Background: The nosological validity of post-traumatic stress disorder (PTSD) remains controversial in non-Western communities. After natural disasters, epidemiological studies often overlook these conceptual debates and assess post-traumatic stress symptoms (PTSS) by short screening instruments. Such PTSS estimates are reported as inflated prevalence rates of PTSD in post-disaster settings.
Aims: To discuss the prevalence and determinants of PTSS within the context of pertinent epidemiological and nosological debates.
Methods: We assessed PTSS and grief symptoms of 643 survivors from five Indian villages struck by the Asian tsunami using the Impact of Events Scale – Revised and Complicated Grief Assessment Scale. We adopted a case control design and employed complex sample multiple logistic regression statistics to study the determinants of PTSS.
Results: The prevalence of PTSS was 15.1% (95% CI 12.3%–17.9%). PTSS was significantly associated with traumatic grief, female gender, physical injury, death of children and financial losses, but not with functional disability (p = .91).
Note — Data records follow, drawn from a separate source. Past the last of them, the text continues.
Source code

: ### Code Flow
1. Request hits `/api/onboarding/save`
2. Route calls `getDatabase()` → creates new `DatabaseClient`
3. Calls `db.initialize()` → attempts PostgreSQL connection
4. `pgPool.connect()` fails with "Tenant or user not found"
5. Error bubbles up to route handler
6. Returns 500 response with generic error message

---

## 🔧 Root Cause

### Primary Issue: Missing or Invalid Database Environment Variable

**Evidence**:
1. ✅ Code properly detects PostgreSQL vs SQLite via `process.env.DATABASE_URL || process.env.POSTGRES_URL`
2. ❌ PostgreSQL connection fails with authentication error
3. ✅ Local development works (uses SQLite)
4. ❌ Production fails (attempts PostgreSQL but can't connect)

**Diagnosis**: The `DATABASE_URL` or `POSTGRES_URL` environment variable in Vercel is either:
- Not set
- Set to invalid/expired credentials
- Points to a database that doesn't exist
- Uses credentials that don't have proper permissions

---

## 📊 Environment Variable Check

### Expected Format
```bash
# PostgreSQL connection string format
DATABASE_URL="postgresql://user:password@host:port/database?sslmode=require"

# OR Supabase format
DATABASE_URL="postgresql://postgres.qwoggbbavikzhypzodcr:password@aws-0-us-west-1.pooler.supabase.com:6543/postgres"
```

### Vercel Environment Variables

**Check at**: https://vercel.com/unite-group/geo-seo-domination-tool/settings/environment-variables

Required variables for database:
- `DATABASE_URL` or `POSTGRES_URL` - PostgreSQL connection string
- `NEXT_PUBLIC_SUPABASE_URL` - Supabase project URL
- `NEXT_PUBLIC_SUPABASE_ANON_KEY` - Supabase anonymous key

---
Conclusions: Although PTSS were common in this population, elevating them to a psychiatric construct of PTSD is questionable, when functional impairment and avoidance behaviours were absent. Grief reactions, socio-economic burden, and poor support systems contribute towards PTSS. We highlight the important issues regarding the nosological validity and epidemiology of PTSD in non-Western communities.